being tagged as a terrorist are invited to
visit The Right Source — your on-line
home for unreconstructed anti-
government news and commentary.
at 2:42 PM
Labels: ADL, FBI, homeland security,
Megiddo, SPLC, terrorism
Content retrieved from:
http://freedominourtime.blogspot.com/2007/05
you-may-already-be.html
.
::::
◆ **YOUR TASK**:
Rename "commentary" to "opinion" throughout the listing, and give its lines again with nothing else altered.

◆ **RESPONSE TO THE EXERCISE**:
being tagged as a terrorist are invited to
visit The Right Source — your on-line
home for unreconstructed anti-
government news and opinion.
at 2:42 PM
Labels: ADL, FBI, homeland security,
Megiddo, SPLC, terrorism
Content retrieved from:
http://freedominourtime.blogspot.com/2007/05
you-may-already-be.html
.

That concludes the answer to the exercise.